2005-07-12

Prémio
HAPPY-HOUR NA AUTO-ESTRADA
Por Vasco Eiriz

Com excepção dos utilizadores das SCUTs, qualquer consumidor racional que pretende minimizar os seus custos não deixará de considerar o preço das portagens demasiado elevado. Se, contudo, viajar pela A1 numa sexta-feira à tarde, talvez o preço das portagens lhe pareça estar demasiado baixo.

No outro lado da relação, qualquer concessionária de auto-estradas que aplique racionalidade idêntica julgará que as portagens não estão caras. Se, contudo, essa concessionária ou o Estado apurarem o preço médio das portagens por quilómetro em relação ao rendimento per capita do país e compararem esse indicador com outros países talvez constatem que o preço praticado é demasiado alto.

Afinal em que ficamos? As portagens praticadas em Portugal são caras ou baratas? Esta é uma questão fundamental de resposta fácil. Mas, evidentemente, o cálculo duma portagem média é insuficiente, tanto mais que sabemos existirem auto-estradas “gratuitas” e outras pagas directamente pelo utilizador.

Descontando o erro crasso da manutenção das SCUTs e da não aplicação do princípio do utilizador-pagador, há outras questões não menos interessantes sobre a política de preços nas auto-estradas. Num dos limites, as portagens poderiam ser de fixação livre. No limite oposto, o Estado fixaria administrativamente um preço sem qualquer intermediação. Na realidade, existe intermediação envolvendo Estado e concessionárias.

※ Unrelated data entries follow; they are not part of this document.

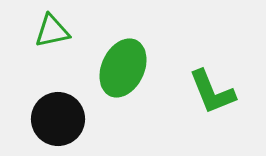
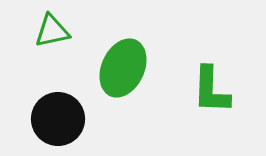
green L-shape: moved 1 px left, 2 px up; rotated 24 degrees clockwise
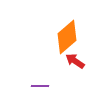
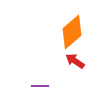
orange diamond: moved 5 px right, 5 px up
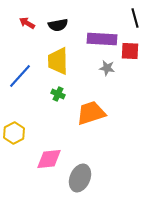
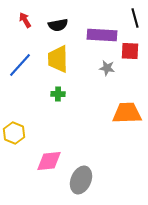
red arrow: moved 2 px left, 3 px up; rotated 28 degrees clockwise
purple rectangle: moved 4 px up
yellow trapezoid: moved 2 px up
blue line: moved 11 px up
green cross: rotated 24 degrees counterclockwise
orange trapezoid: moved 36 px right; rotated 16 degrees clockwise
yellow hexagon: rotated 10 degrees counterclockwise
pink diamond: moved 2 px down
gray ellipse: moved 1 px right, 2 px down
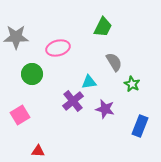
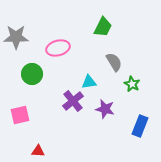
pink square: rotated 18 degrees clockwise
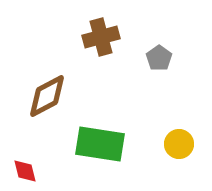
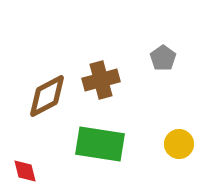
brown cross: moved 43 px down
gray pentagon: moved 4 px right
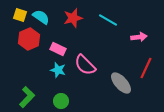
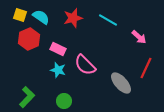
pink arrow: rotated 49 degrees clockwise
green circle: moved 3 px right
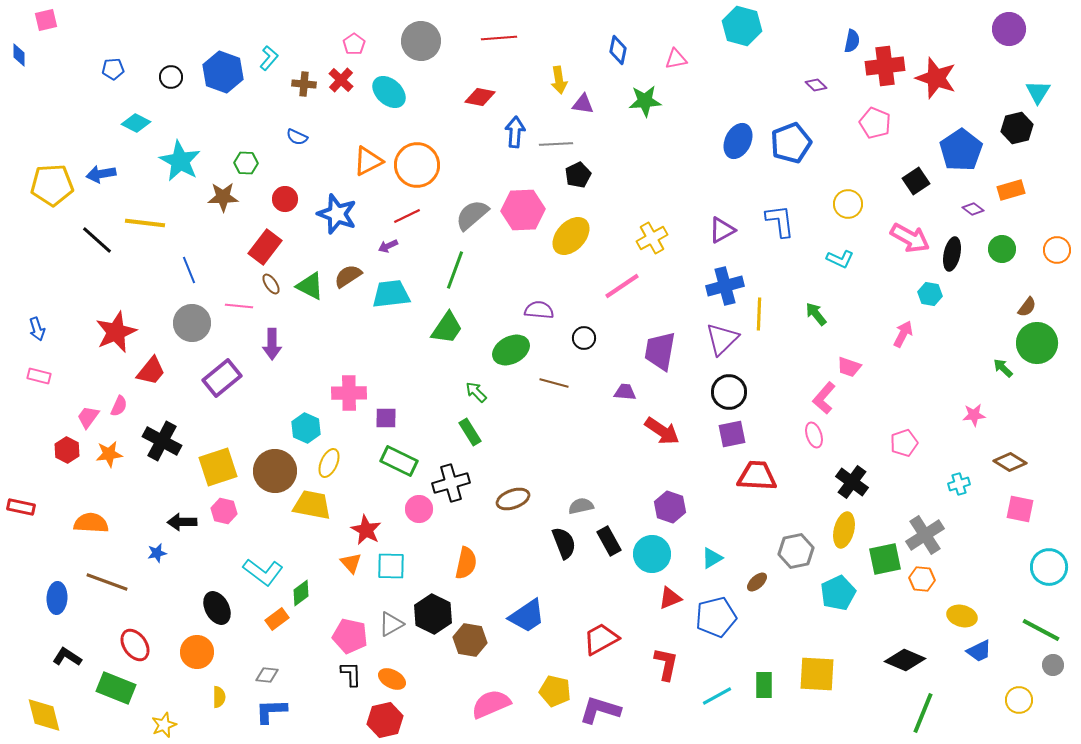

Faz sentido que o Estado continue a ter o seu papel neste mercado, quiçá até de uma forma mais exigente, como o demonstra uma petição entrada recentemente na Assembleia da República a propor a redução ou suspensão das portagens em troços de auto-estradas em obras ou a medida recentemente noticiada de afixar o preço dos combustíveis na via. Mas, faz também sentido ponderar decisões de preço que favoreçam o fim público das auto-estradas sem que se prejudique a sustentabilidade económica de cada via.

De forma elementar, estas decisões de preço podem basear-se nos três Cs (custos, clientes, concorrentes), sendo possível ponderar cada um destes Cs e introduzir alguns mecanismos simples de regulação da procura. O critério da concorrência neste mercado tem particularidades que justificam discuti-lo noutra oportunidade, mas os outros dois critérios merecem uma breve reflexão.

Por exemplo, ao diferenciar o preço das portagens consoante a categoria do veículo que as utiliza, o princípio subjacente é o do custo. Admite-se neste caso que, por exemplo, um veículo pesado gera um maior desgaste da auto-estrada do que um veículo ligeiro. É, aliás, com base neste argumento que se sustenta a ideia de que os motociclistas deveriam pagar portagens mais baixas do que os veículos de quatro rodas, não só porque os custos do serviço para a concessionária são inferiores mas também porque os benefícios são menores para o cliente.

Ponderando de forma mais completa a diferenciação de preços, faria também sentido diferenciar os preços em função de outras características associadas ao perfil da procura. Não poderiam as portagens ser mais baratas, por exemplo, em períodos de menor utilização e mais caras nos momentos de maior procura, sendo assim o preço de um mesmo troço distinto consoante a hora ou dia de utilização? Mantendo a receita total, não resultaria daqui um maior benefício colectivo, por exemplo, em termos de tráfego e segurança?

Estas medidas de diferenciação parecem, de facto, mais justas do que a simples discriminação entre vias sem custos directos para utilizador e vias com portagem. São também mais justas do que outras medidas que apontariam, por exemplo, para a discriminação de preço entre residentes na região e forasteiros.

Concluindo, em bens desta natureza talvez faça sentido pensar em estruturas de preço menos elementares do que as existentes. Não abdicando do princípio do utilizador-pagador, é possível introduzir outros critérios de diferenciação de preço sem, contudo, tornar as estruturas de preço de tal forma complexas que deixem o cliente sem perceber o que está a pagar.

Referência original: Eiriz, Vasco (2005), "Happy-hour na auto-estrada", Prémio (7 de Julho).